B. Bölge Adliye Mahkemesinin Kabulü;
İlk Derece Mahkemesince kurulan hükme yönelik davalı vekilinin ve davacı vekilinin istinaf başvurusu üzerine, istinaf merci, maddi tazminatın eksik olduğundan 219,67 TL olması gerektiğinden bu kısmın değiştirilmesi suretiyle, istinaf başvurusunun 5271 sayılı Kanun’un 280 inci maddesinin birinci fıkrasının (a) bendi uyarınca düzeltilerek esastan reddine karar verilmiştir.

IV. GEREKÇE
Tazminat talebinin dayanağı olan Adana 3. Ağır Ceza Mahkemesinin 2014/163 Esas – 2014/681 Karar sayılı ceza dosyasında silahlı terör örgütüne üye olma suçundan 03.02.2010 – 05.02.2010 tarihleri arasında 2 gün gözaltında ve 10.02.2010 – 19.02.2010 tarihleri arasında 9 gün gözaltı ve tutuklu kaldığını, yapılan yargılama sonunda beraatine hükmedildiği, kararın 21.06.2018 kesinleştiği ve davanın 5271 sayılı Kanunun 142 inci maddesinin birinci fıkrasında belirlenen süre içerisinde yetkili ve görevli mahkemede açıldığı ve kanunda öngörülen yasal şartların oluştuğu anlaşılmıştır.
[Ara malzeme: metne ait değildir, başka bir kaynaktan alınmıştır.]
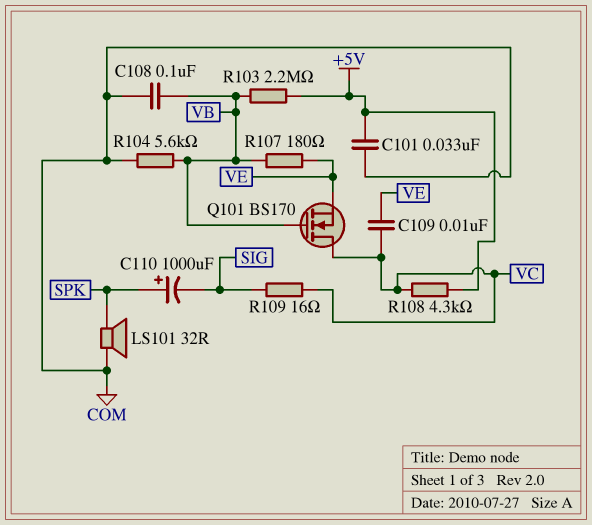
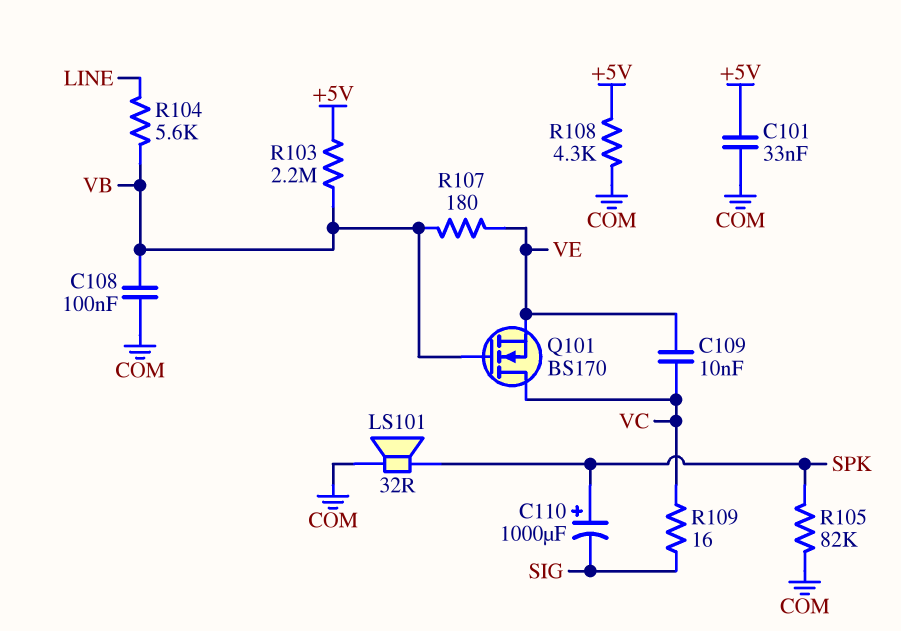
R104: 5.6k (COM, VB) -> 5.6k (LINE, VB)
R105: none -> 82k (COM, SPK)
R108: 4.3k (+5V, VC) -> 4.3k (+5V, COM)

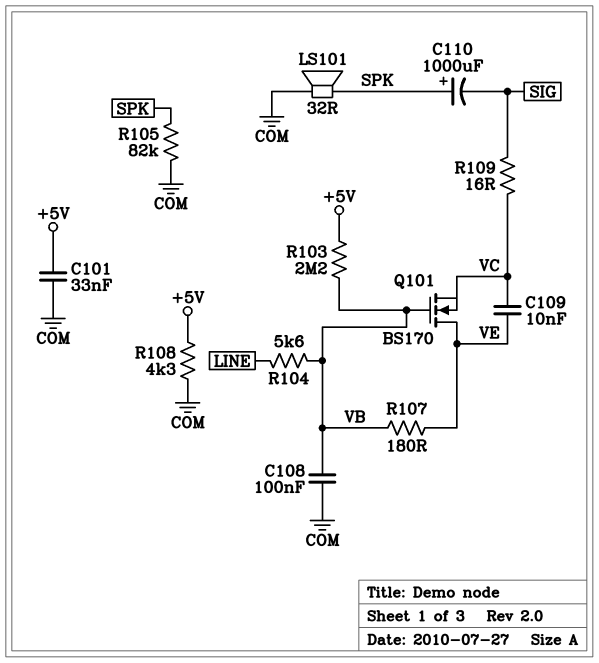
Q101: NMOS BS170 (G VB, D VC, S VE) -> NMOS BS170 (G VB, D VE, S VC)

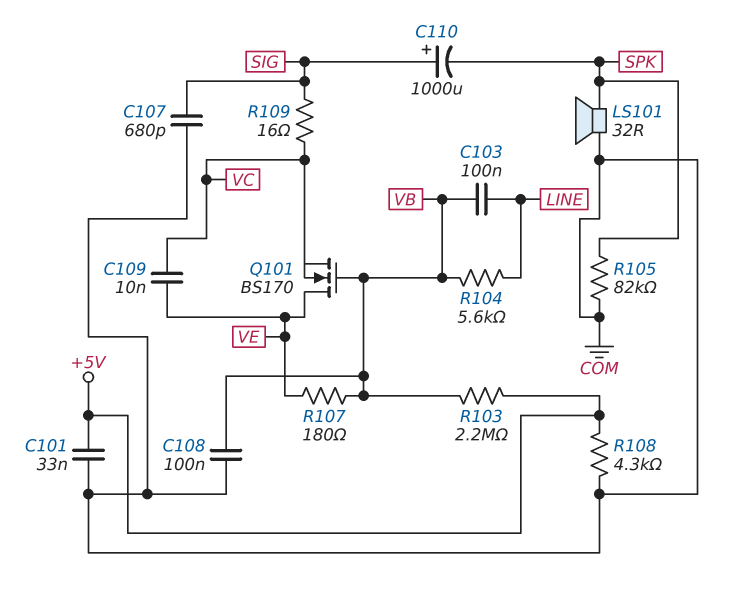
C103: none -> 100nF (LINE, VB)
C107: none -> 680pF (COM, SIG)
C110: 1000uF (plus SPK, minus SIG) -> 1000uF (plus SIG, minus SPK)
A. Davacı vekilinin temyiz talebi yönünden;
1. Tutuklandığı sırada sahibi olduğu iddia edilen berber dükkanını kapatmak zorunda kaldığına yönelik zararların tutuklanma ile illiyet bağı olduğuna ilişkin dosya arasında herhangi bir belge olmadığından söz konusu zararların maddi tazminat kapsamında değerlendirilmemesinde bir isabetsizlik görülmemiştir.
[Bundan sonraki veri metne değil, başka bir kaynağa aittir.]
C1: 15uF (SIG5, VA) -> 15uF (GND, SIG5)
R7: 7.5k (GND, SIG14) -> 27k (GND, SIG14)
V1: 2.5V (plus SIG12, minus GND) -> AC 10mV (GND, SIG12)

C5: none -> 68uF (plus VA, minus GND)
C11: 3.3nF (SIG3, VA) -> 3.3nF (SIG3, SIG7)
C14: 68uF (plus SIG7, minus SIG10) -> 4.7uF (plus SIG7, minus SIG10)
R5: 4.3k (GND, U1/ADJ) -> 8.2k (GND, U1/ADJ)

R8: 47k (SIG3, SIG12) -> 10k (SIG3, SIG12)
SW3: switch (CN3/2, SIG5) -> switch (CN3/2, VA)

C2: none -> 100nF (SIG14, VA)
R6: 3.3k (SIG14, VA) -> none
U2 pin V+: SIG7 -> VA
2. Nesnel bir ölçüt olmamakla birlikte, davacı lehine hükmedilecek manevi tazminatın davacının sosyal ve ekonomik durumu, üzerine atılı suçun niteliği, tutuklanmasına neden olan olayın cereyan tarzı, tutuklu kaldığı süre ve benzeri hususlar ile tazminat davasının kesinleşeceği tarihe kadar faizi ile birlikte elde edeceği parasal değer dikkate alınıp, hak ve nesafet ilkelerine uygun, makul bir miktar olarak tayin ve tespit edildiğinden davacı vekilinin manevi tazminatın eksik olduğuna yönelik temyiz talebi yerinde görülmemiştir.
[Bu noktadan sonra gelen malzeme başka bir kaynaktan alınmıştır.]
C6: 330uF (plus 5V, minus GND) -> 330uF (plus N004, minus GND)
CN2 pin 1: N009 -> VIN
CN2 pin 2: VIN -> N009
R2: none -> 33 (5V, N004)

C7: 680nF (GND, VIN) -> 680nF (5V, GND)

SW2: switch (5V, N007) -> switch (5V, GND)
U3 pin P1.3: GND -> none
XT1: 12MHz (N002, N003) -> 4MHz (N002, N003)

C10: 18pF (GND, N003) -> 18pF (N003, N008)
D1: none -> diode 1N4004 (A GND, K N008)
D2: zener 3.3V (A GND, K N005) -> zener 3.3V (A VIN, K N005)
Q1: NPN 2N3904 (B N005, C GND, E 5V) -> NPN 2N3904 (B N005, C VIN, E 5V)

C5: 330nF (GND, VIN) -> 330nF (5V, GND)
B. Davalı vekilinin temyiz talebi yönünden;
Tazminat talebinin esasını oluşturan Adana 3. Ağır Ceza Mahkemesininn 2014/163 Esas – 2014/681 Karar sayılı ceza dosyasında silahlı terör örgütüne üye olma suçundan tutuklu kalan ve yapılan yargılama sonunda beraatine hükmedilen davacının 5271 sayılı Kanunun 141 inci maddesinin birinci fıkrasının e bendi gereğince tazminata hak kazandığı, yargılama sürecindeki işlemlerin usûl ve kanuna uygun olarak yapıldığı, aşamalarda ileri sürülen iddia ve savunmaların toplanan tüm delillerle birlikte gerekçeli kararda gösterilip tartışıldığı, incelenen dosya kapsamına göre delillerde ve işlemlerde herhangi bir eksiklik olmadığı, davanın kısmen kabulü kararında usul ve yasaya aykırı bulunmadığından davanın kısmen kabulüne karar verilmesinde bir isabetsizlik bulunmamış, davalı vekilinin temyiz talepleri yerinde görülmemiştir.

V. KARAR
Gerekçe bölümünde açıklanan nedenle Adana Bölge Adliye Mahkemesi 3. Ceza Dairesinin, 16.06.2020 tarihli ve 2019/567 Esas, 2020/814 Karar sayılı kararında davacı vekili ve davalı vekili tarafından öne sürülen temyiz sebepleri ve 5271 sayılı Kanun’un 289 uncu maddesinin birinci fıkrası ile sınırlı olarak yapılan temyiz incelemesi sonucunda hukuka aykırılık görülmediğinden aynı Kanun’un 302 nci maddesinin birinci fıkrası gereği, Tebliğname’ye uygun olarak, oy birliğiyle TEMYİZ İSTEMİNİN ESASTAN REDDİ İLE HÜKMÜN ONANMASINA,

Dava dosyasının, 5271 sayılı Kanun’un 304 üncü maddesinin birinci fıkrası uyarınca Adana 10. Ağır Ceza Mahkemesine, Yargıtay ilâmının bir örneğinin ise Adana Bölge Adliye Mahkemesi 3. Ceza Dairesine gönderilmek üzere Yargıtay Cumhuriyet Başsavcılığına TEVDİİNE, 27.11.2023 tarihinde karar verildi.